Glass and Copper (and aluminum) infrastructure is a natural monopoly, similar to water service.
It was purely by chance IMHO that we ended up with Cable Co and Tel Co internet competing with each other in many locations in the US.
That was aided by the following:
Technology for TV over telephone wire really did not exist at the time
Telcos were not very interested in PayTV at the time
Technology for Telephone over Coax really did not exist at the time
Cable Co’s were not very interested in Telephone service at the time
Basically they were viewed as two very different businesses, with very different physical plant needs. Now both of them are primarily fiber based, with Coax or Telephone Wire (in many cases you can not even call it twisted pair) as the very last interconnect segment.
We can all agree with hind sight (and a lot of us at the time) that the Tel Co’s made some very stupid decisions. Perfect example being installing remote DLC/SLC units when the demand for analog dial tone skyrocketed, along with more copper in the ground/on poles in neighborhoods. At first this blocked ADSL deployment until remote DSLAMs were installed, then it turns out most were NOT close enough to enable VDSL2 or g.FAST for the majority of customers serviced by them. They were both “in the way” and “too far away” at the same time. If instead of the DLC/SLC units the Tel Cos had instead favored (with the correct tariffs) moving any residential customer who requested a second POTS line to ISDN BRI, they would have saved all of the physical plant work, which has turned out to be a horrible investment.
We learned a long time ago that water lines, sewer lines, and electric lines were natural monopolies, and should either have a municipal granted license, or should be run by the municipality.
The next generation last mile will almost have to be a similar structure for Layer 1 and a form of Layer 2, with Layer 3 and above services being sold by anyone who wants to provide the service. This will collapse Cable Co, Tel Co, and independent ISPs onto the same physical infrastructure. This will work well for dense locations of course.
Wireless ISPs, and LEO based ISPs will still of course have a major role to play for at least several decades if not more.
I also agree entirely that most consumers will “pay the ISP too much” for service they “don’t need”. I have worked with several people who were paying for Gigabit Cable Service, with 30Mbit upload, or in Spectrum territory, they had 400Mbit service with 20Mbit upload, and the “downgrade” was 200Mbit service with 10Mbit upload. Being as that was a single individual with very low upload needs beyond video meetings, I recommended he downgrade to the 200/10 service. In all cases, a proper WiFi network and wireless offloading has made far more difference vs upping the cable co speeds. My personal sweet spot right now is 100/20 business cable or 100/100 small business fiber (for the few spots that have GPON service in Tucson). The next tier of business cable is 200/20, and I find the extra 100Mbit download really does not change much. If it was 200/30 or 200/40, I would probably consider it.

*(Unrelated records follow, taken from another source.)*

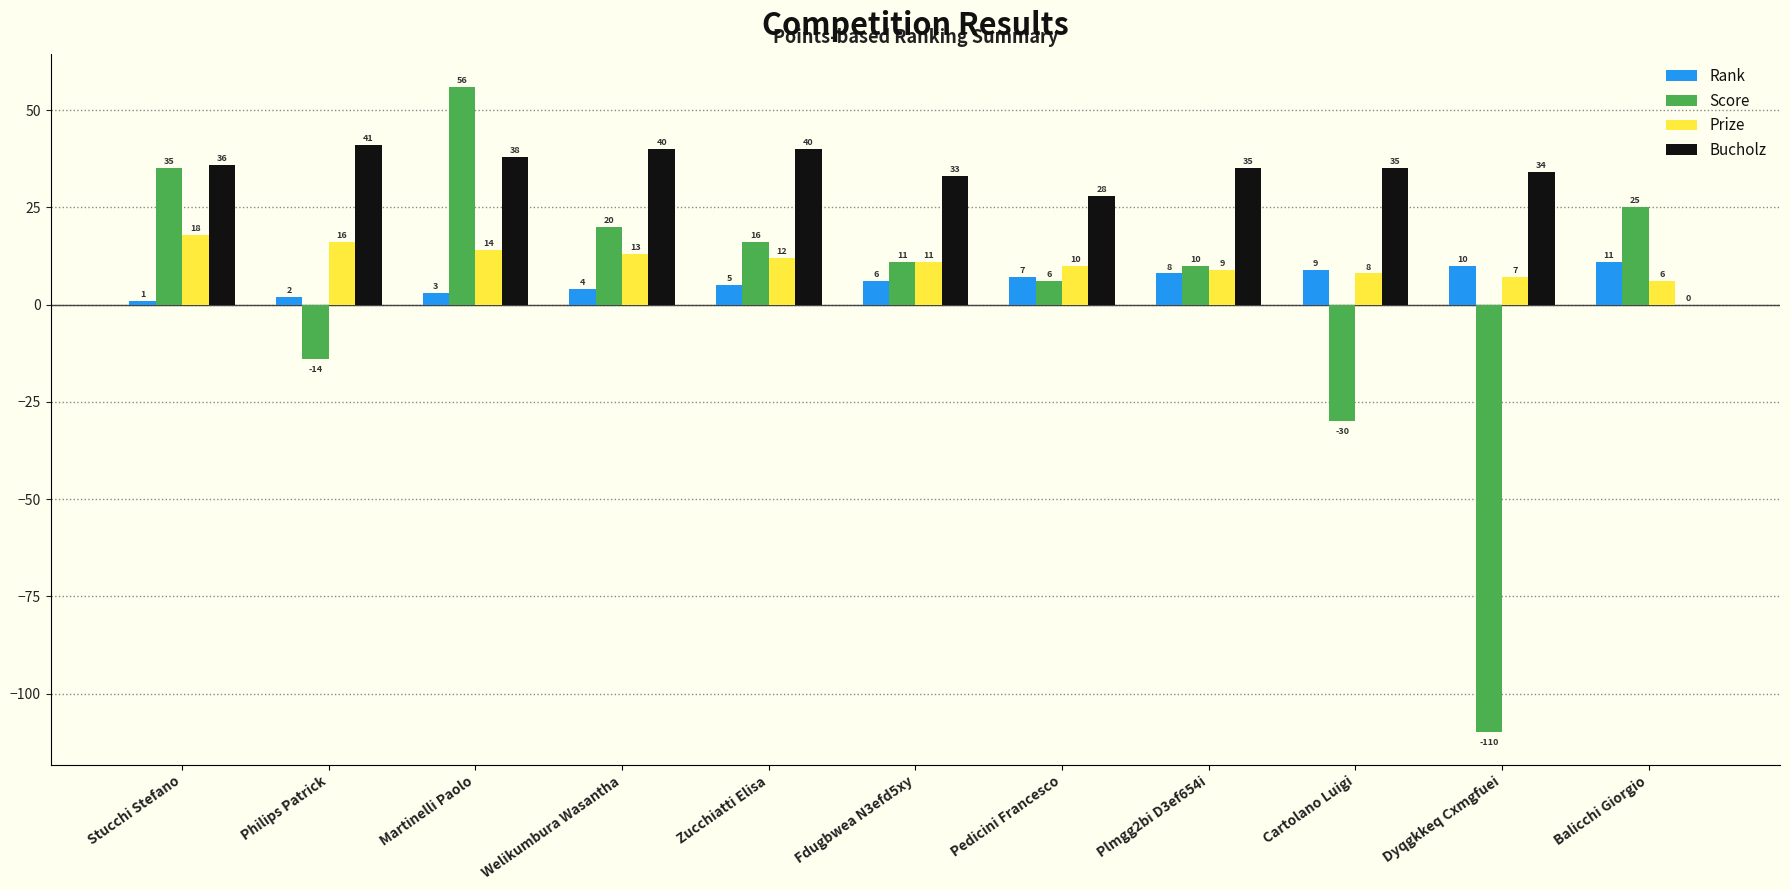

The value of Bucholz at Dyqgkkeq Cxmgfuei is 34. True or false?

True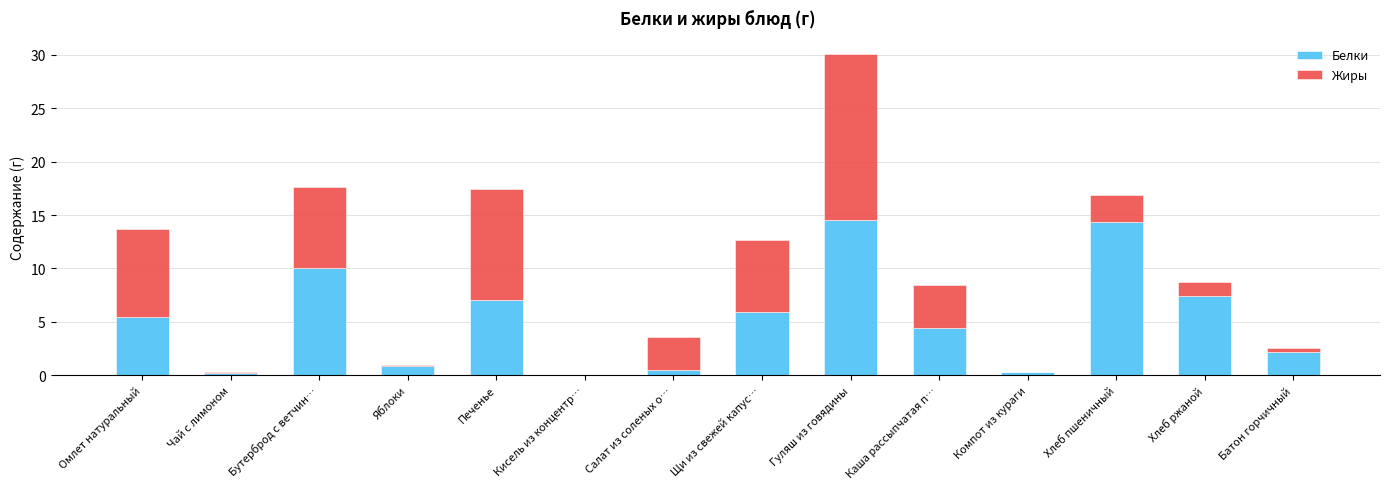

What is the average value of the Белки series?

5.2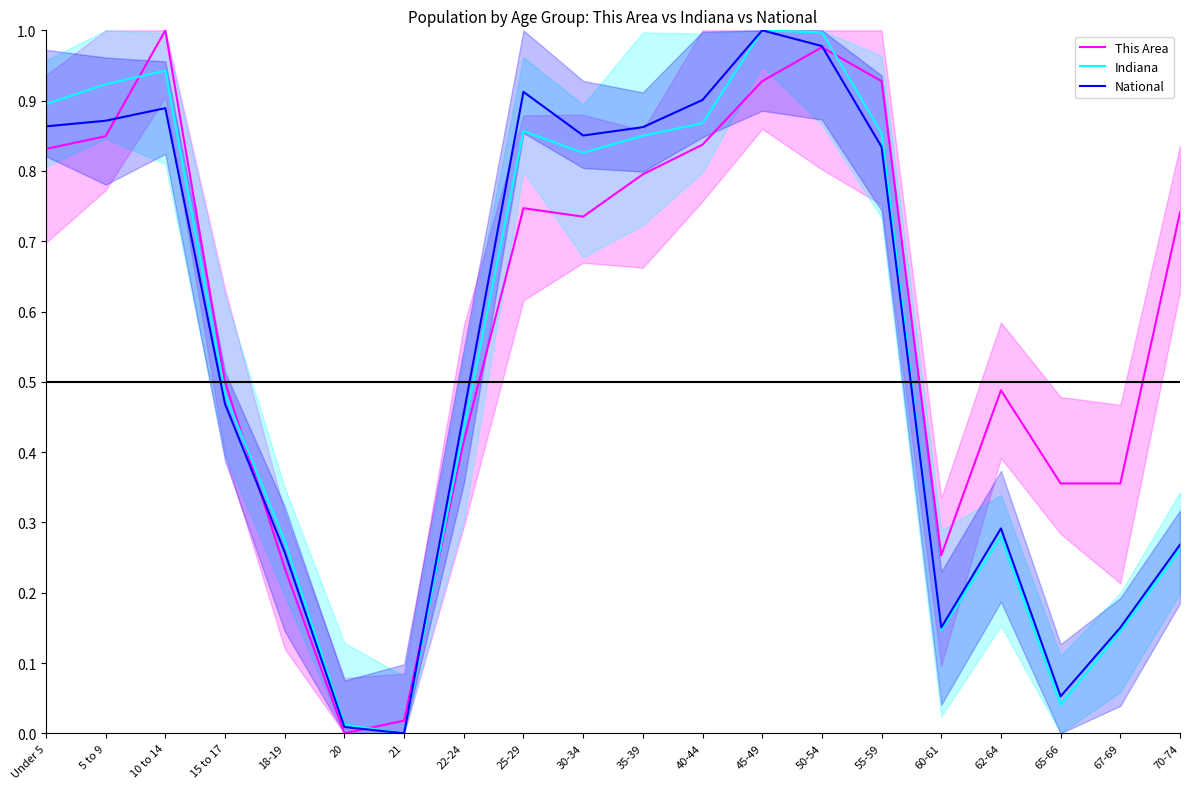

What is the label of the 15th point from the left?

55-59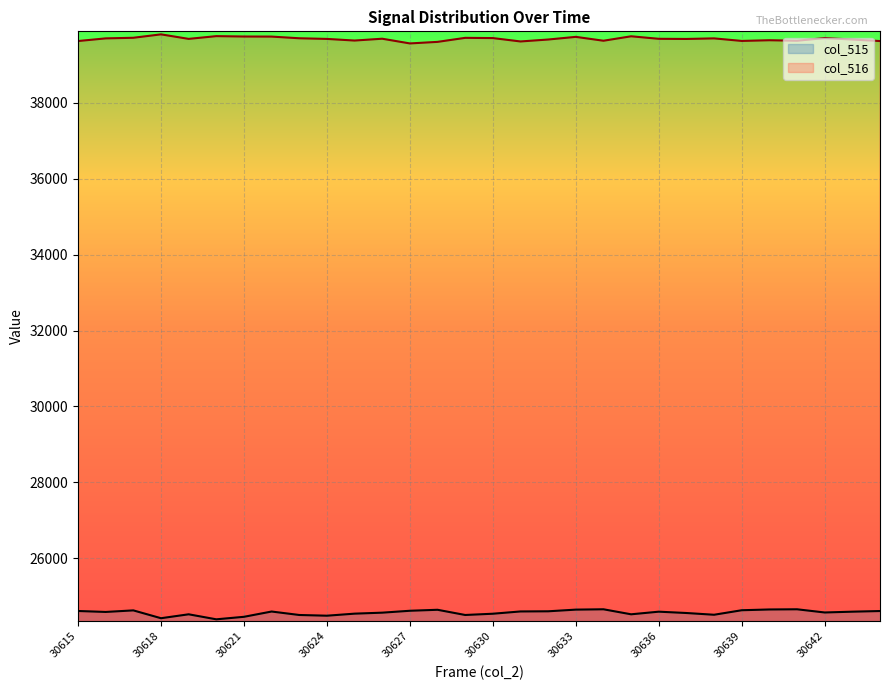

What is the smallest value displayed?

24397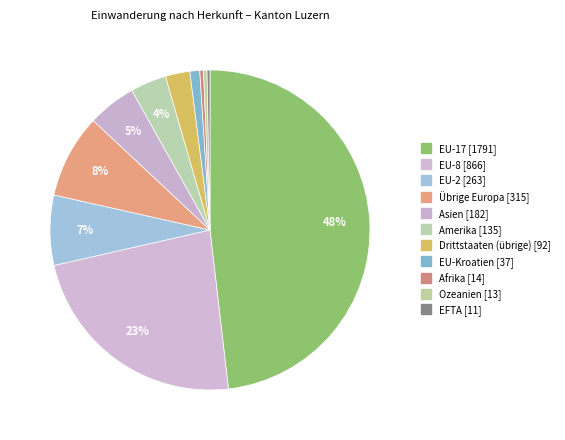

How many slices are in this pie chart?

11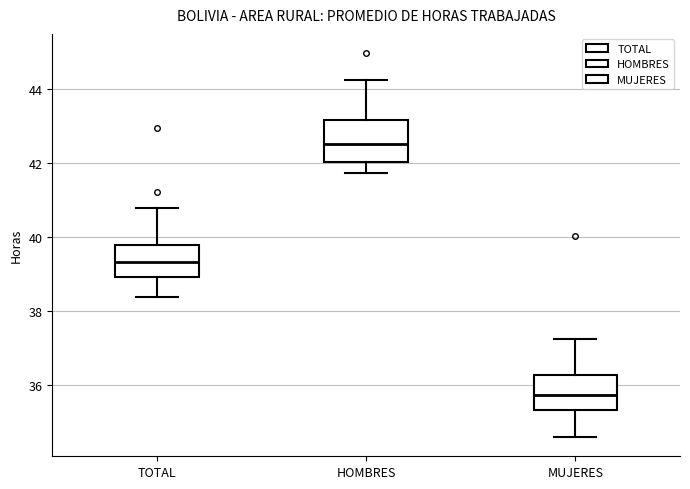

Where is the upper edge of the box for MUJERES on the y-axis? The values are not printed on the chart, so give them approximately, as read against the axis.

36.2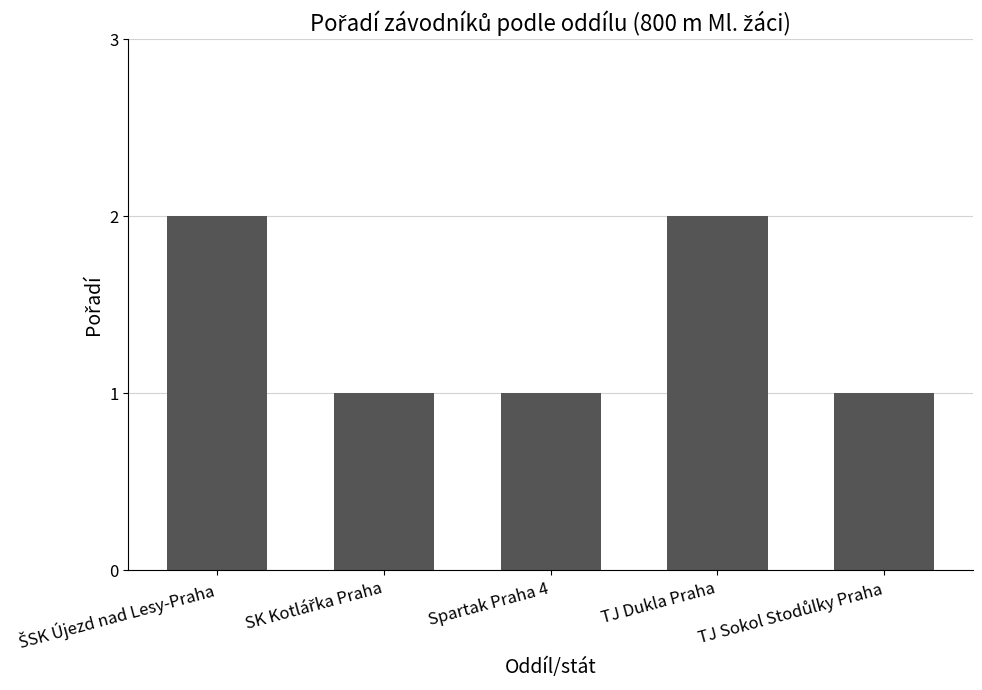

What is the value of the 5th bar from the left?

1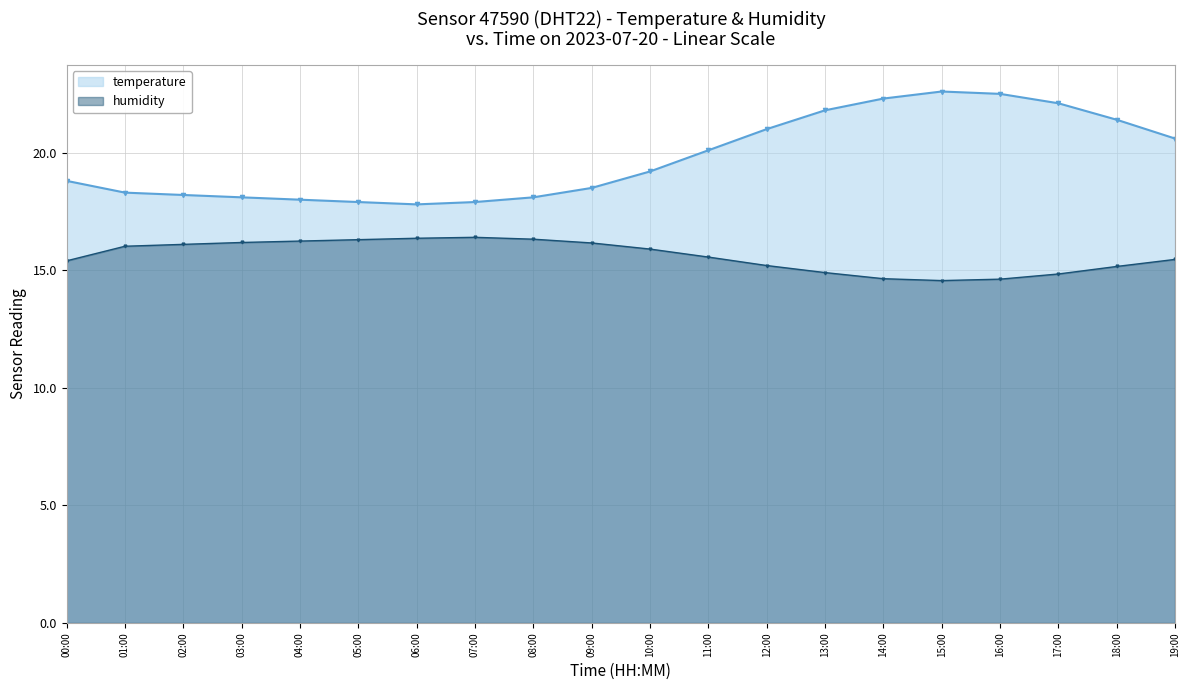

How many data points in temperature are above 19?

10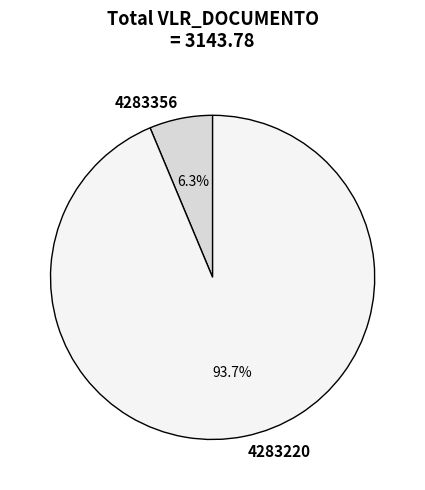

Which slice represents more than half of the pie?

4283220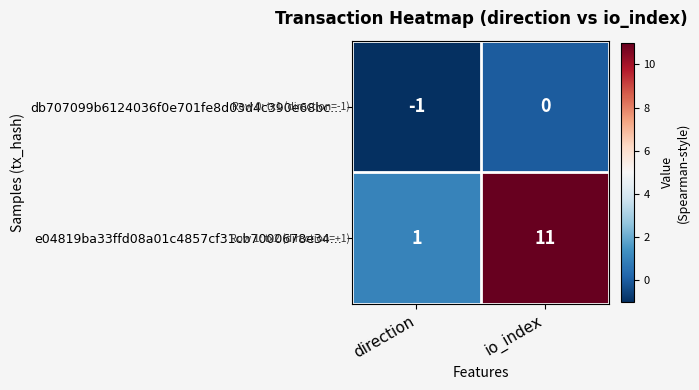

How many series are shown in this chart?

2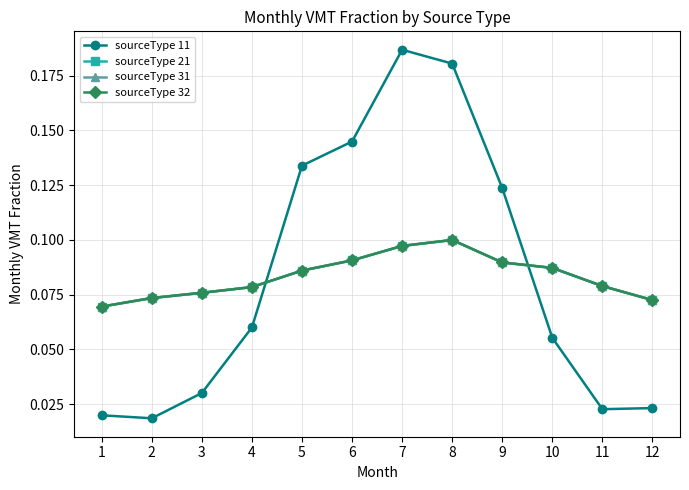

What is the sum of all sourceType 32 values?

1.0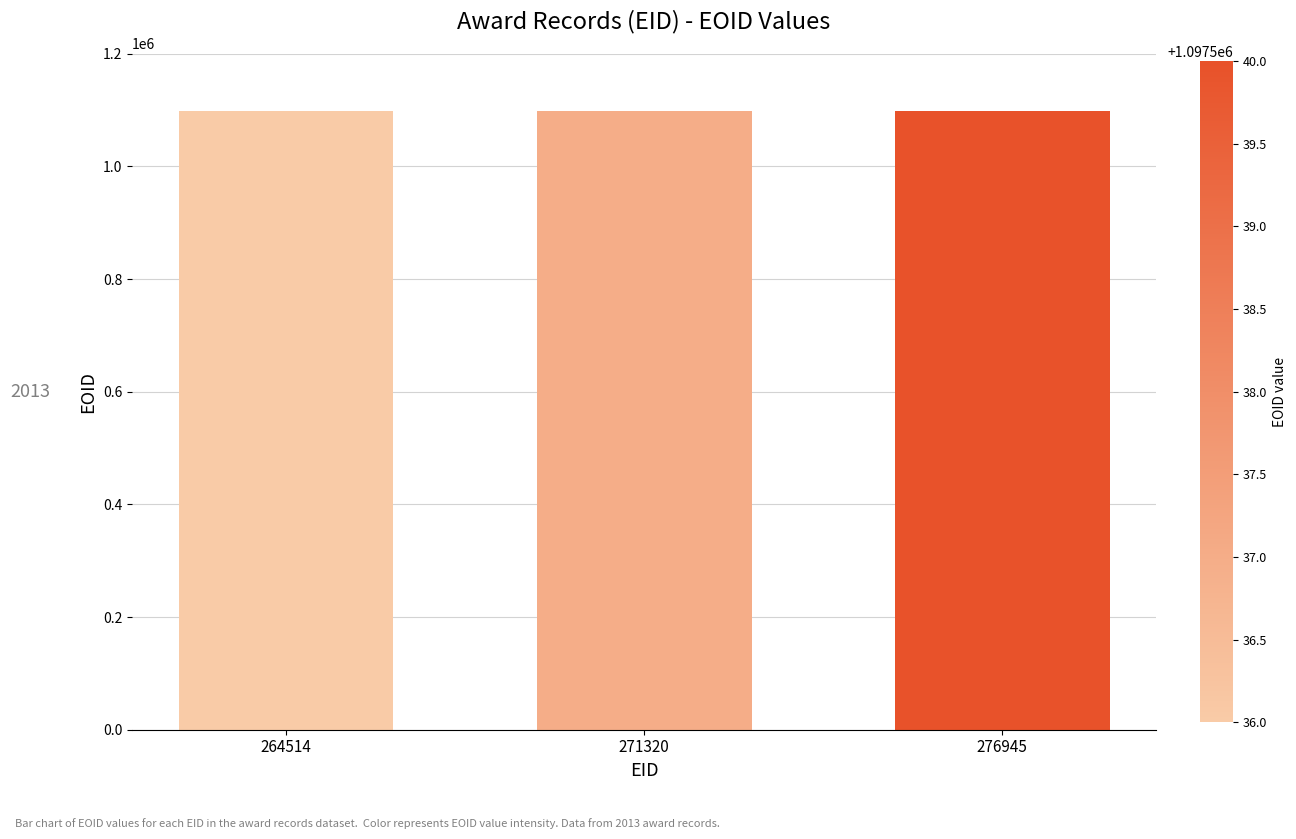

What is the greatest value displayed?

1097540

None of the realities of current “needs” and “wants” really are going to change the financial need to consolidate physical networks. Unfortunately instead of it being a Layer1/2 provider and L3+ competition, most Internet networks in new developments around here are being deployed as physical layer and service monopolies. The home builder will make an alliance with Cox, Comcast, or CenturyLink, and then the others will not build out physical plant in the community.